- Location: Spencer Gulf, South Australia
- Coordinates: 32°59′13″S 137°38′45″E﻿ / ﻿32.98694°S 137.64583°E
- Type: Bay
- Basin countries: Australia

= False Bay, South Australia =

The False Bay is an 11 km wide south-southeasterly facing bay in South Australia's upper Spencer Gulf region. It extends from the Whyalla steelworks at the southern end to Black Point at the eastern end. It features very wide, low gradient tidal, sand and salt flats which are up to 7 km wide. Five very low energy, rarely visited beaches are accessible to the public. The two boundary beaches are accessible by vehicles from the Port Bonython Road while the central three are surrounded by salt and tidal flats and tidal creeks. False Bay's beaches are not patrolled but are rated among the state's least hazardous.

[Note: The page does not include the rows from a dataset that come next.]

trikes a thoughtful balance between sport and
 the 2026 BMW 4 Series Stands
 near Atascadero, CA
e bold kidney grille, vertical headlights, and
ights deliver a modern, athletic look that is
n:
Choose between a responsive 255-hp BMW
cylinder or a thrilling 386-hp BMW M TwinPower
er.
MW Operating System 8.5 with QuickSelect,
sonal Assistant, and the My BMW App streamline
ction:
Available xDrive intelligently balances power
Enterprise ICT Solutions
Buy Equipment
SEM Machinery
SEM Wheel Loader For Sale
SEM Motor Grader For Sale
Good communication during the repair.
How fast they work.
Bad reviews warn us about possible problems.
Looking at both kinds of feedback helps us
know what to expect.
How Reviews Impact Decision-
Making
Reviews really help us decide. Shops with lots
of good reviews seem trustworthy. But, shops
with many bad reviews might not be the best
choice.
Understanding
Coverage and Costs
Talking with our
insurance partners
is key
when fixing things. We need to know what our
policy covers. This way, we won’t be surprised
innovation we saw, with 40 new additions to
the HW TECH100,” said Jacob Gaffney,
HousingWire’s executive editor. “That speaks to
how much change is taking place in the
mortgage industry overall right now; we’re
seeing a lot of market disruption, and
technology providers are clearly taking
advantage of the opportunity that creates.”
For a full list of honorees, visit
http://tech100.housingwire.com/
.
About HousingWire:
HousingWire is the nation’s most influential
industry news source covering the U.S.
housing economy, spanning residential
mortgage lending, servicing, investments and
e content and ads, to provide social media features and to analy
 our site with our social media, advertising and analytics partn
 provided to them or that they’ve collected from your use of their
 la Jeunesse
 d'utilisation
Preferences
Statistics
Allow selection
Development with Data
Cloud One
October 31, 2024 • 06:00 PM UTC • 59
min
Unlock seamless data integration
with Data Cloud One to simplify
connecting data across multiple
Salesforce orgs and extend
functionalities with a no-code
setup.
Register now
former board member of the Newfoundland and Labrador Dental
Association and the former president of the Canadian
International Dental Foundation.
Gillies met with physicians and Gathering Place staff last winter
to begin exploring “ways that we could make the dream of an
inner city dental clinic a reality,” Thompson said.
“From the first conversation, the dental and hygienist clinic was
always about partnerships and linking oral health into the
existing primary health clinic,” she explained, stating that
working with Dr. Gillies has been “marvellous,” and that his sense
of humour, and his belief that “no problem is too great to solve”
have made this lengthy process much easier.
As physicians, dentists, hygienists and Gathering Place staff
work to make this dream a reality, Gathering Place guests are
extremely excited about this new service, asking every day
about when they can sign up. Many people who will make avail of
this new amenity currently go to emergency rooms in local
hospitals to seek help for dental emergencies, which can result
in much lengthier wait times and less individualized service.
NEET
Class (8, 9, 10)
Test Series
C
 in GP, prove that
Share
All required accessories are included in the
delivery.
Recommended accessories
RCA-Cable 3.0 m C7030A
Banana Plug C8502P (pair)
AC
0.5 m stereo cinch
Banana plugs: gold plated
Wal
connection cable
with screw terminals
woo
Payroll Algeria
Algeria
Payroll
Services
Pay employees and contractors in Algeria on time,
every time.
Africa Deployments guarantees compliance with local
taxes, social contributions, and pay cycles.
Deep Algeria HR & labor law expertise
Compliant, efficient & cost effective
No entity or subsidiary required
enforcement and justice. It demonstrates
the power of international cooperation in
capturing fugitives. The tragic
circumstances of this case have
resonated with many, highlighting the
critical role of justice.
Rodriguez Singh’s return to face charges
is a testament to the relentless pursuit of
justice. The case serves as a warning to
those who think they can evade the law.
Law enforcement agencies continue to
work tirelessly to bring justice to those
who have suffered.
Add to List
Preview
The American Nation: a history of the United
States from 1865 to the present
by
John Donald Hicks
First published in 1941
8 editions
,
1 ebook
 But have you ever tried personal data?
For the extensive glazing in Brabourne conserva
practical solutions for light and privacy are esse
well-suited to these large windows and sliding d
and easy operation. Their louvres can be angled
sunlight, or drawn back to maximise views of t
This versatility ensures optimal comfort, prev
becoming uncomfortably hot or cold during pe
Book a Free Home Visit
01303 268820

== Location and features ==

False Bay is a favored spot for windsurfing and is described by local club members as a great onshore jump haven. The waves are consistently larger than those occurring in Adelaide coastal waters and the winds are often strong with winter northerlies providing prime conditions. False Bay is best sailed from the far eastern corner.

There is a total ban on the taking of cephalopods (cuttlefish, squid and octopus) in the waters of False Bay. The closure was created to protect the annual breeding aggregation of Sepia apama which occurs in the area and on adjacent rocky reefs at Whyalla and towards Point Lowly.